I want to thank all of you who BRAVED THE RAIN last Sunday morning to attend church. Such sacrifice and suffering humbled me. I can imagine how it must be to awaken to the petrifying noise of rain. Dedication hangs in the balance. The silky voice of the Tempter whispers in your ear: “Don’t be foolish! Why risk your life?”
Suddenly, your shoulders snap to attention, the jaw sets in determination. “Get thee behind me, Satan!” you shout, “and hang the crease in my pants.” Then, counting not your life dear unto yourself and side-stepping treacherous mud holes, you splash through the deluge to your waiting car.
Demonstrating raw courage, you navigate your four-wheeled ark over three blocks of slippery streets, while the rain slams against your windshield like silver bullets. Surely, this deserves a place among those other heroic exploits of the faithful: “they were stoned, they were sawn asunder, were tempted, were slain with the sword: they wandered about in sheepskins and goatskins; being destitute, afflicted, tortured, THEY BRAVED THE RAIN.”

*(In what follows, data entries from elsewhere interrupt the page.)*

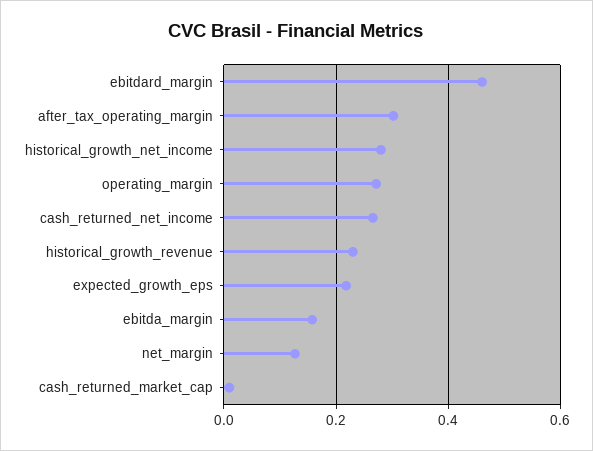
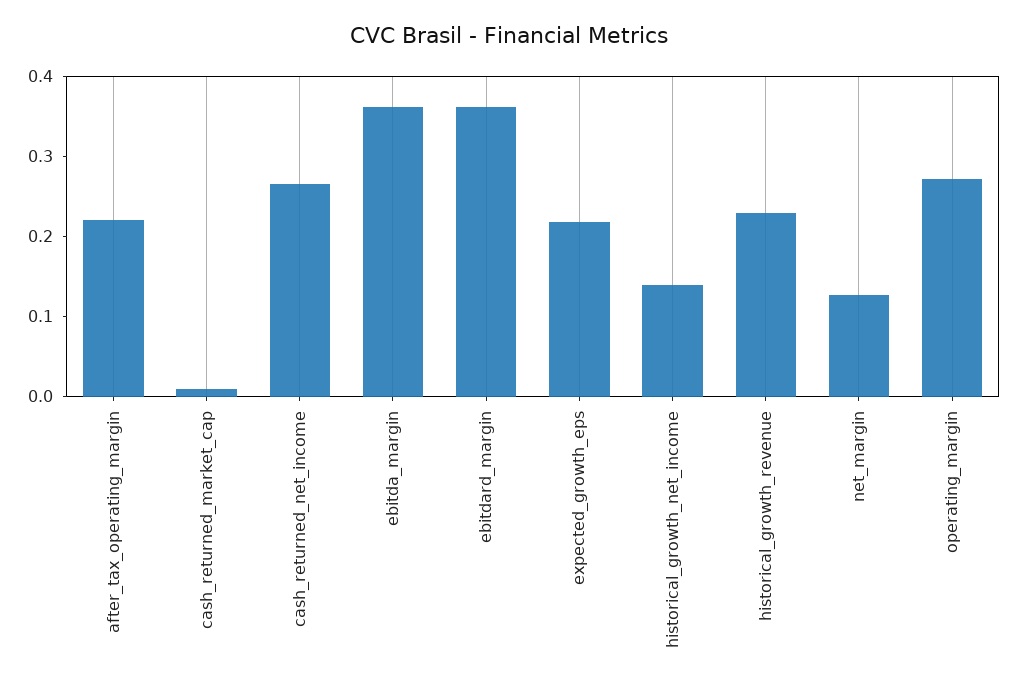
  {
-   "ebitdard_margin": 0.46,
+   "ebitdard_margin": 0.36,
-   "after_tax_operating_margin": 0.3,
+   "after_tax_operating_margin": 0.22,
-   "historical_growth_net_income": 0.28,
+   "historical_growth_net_income": 0.14,
    "operating_margin": 0.28,
    "cash_returned_net_income": 0.26,
    "historical_growth_revenue": 0.24,
    "expected_growth_eps": 0.22,
-   "ebitda_margin": 0.16,
+   "ebitda_margin": 0.36,
    "net_margin": 0.12,
    "cash_returned_market_cap": 0
  }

Reaching the church, you once again take your life into your hands and with nerves of steel, plunge from the drenched car and over soppy sidewalks to the dry haven of the classroom.
As I stand at my window watching this spectacle, my heart swells. I hear distant applause — strange applause–wings clapping?
I can hardly preach. I feel I must write a new edition of Fox’s Book of Christian Martyrs. How the world must have gasped in unbelief and admiration as they saw you BRAVE THE RAIN.
If that’s not in the book of Acts, it ought to be.